The main strength of our study is that we have described the effects of the pandemic on SCC up to one year after the declaration of general lockdown. Nevertheless, we are aware that the study is subject to several limitations. Firstly, being a single-centre study, the sample is limited and this could make it difficult to achieve statistical significance in some of the variables studied. On the other hand, as it is a retrospective study, it is possible that there is information not collected on the patients seen during both periods. Furthermore, given that this is a cross-sectional study, it is difficult to establish causal associations. Still, it is a good starting point for future prospective studies with longer follow-up times.
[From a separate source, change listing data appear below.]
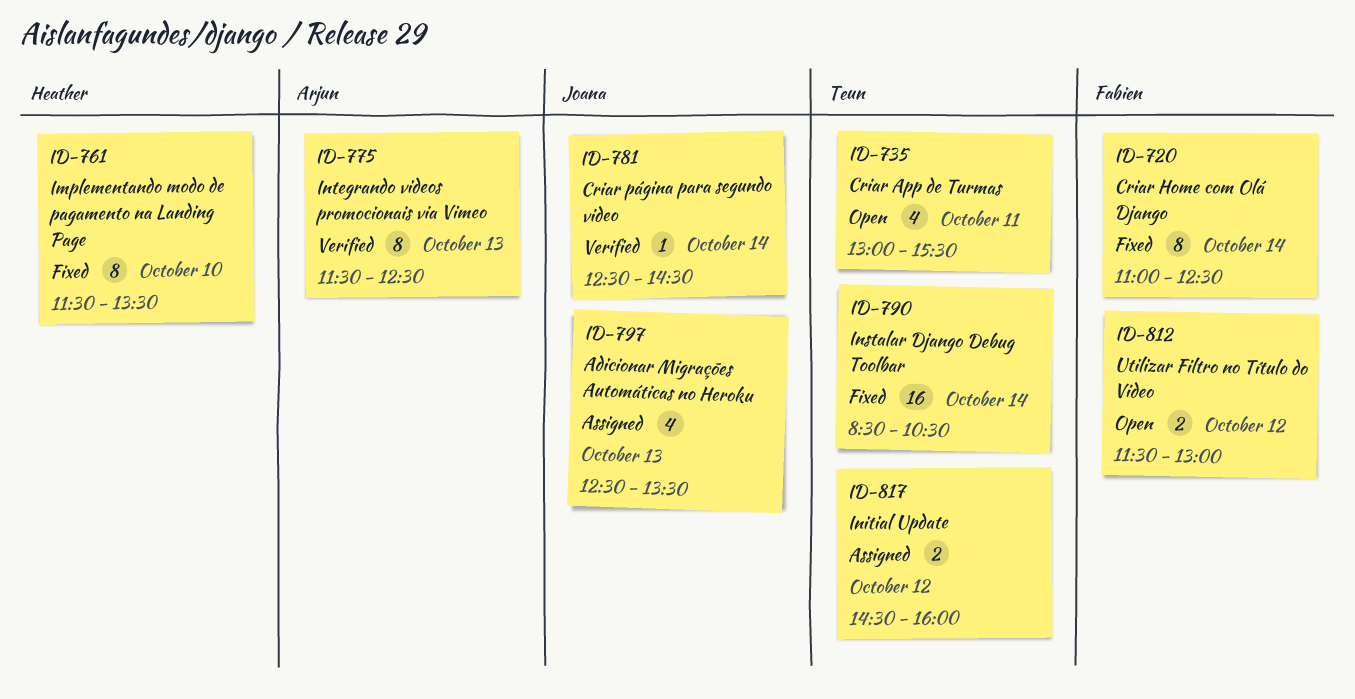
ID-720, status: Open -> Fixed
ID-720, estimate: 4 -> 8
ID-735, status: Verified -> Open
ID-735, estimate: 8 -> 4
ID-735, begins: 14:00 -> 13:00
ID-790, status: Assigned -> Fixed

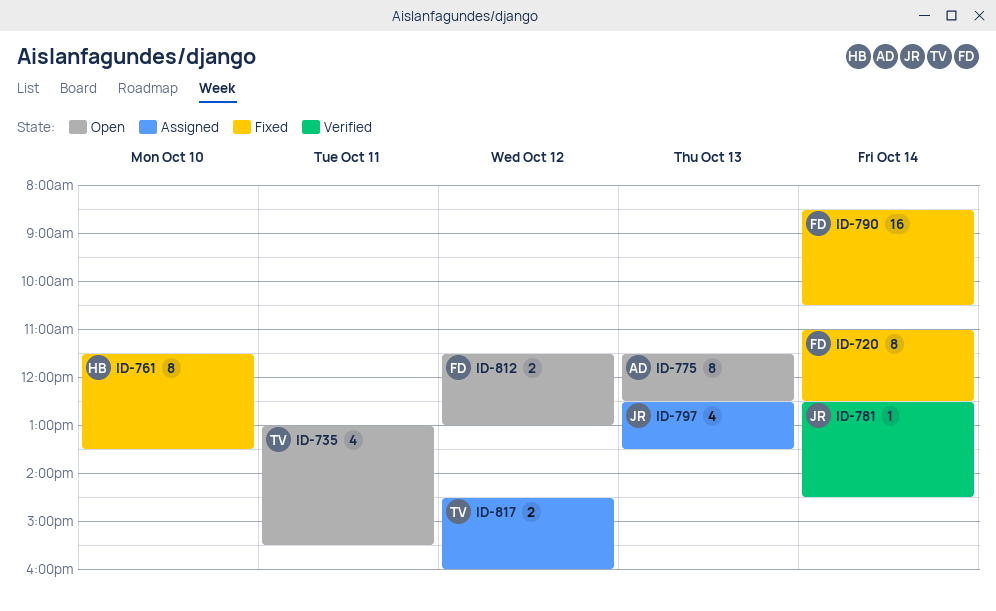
ID-775, status: Verified -> Open
ID-790, owner: Teun -> Fabien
We observed no significant differences in the number of SCC surgeries after lockdown compared to the same period before lockdown. Nevertheless, we did find a significant increase in the number of high-risk SCC after the pandemic. Delayed diagnosis and treatment of SCC during lockdown may have led to an increase in the number of high-risk lesions afterwards. However, further studies are needed to understand the true effects of the pandemic on skin cancer.

Conflict of interests

The authors declare that they have no conflict of interest.


This paper is part of the PhD project of Pablo Díaz-Calvillo.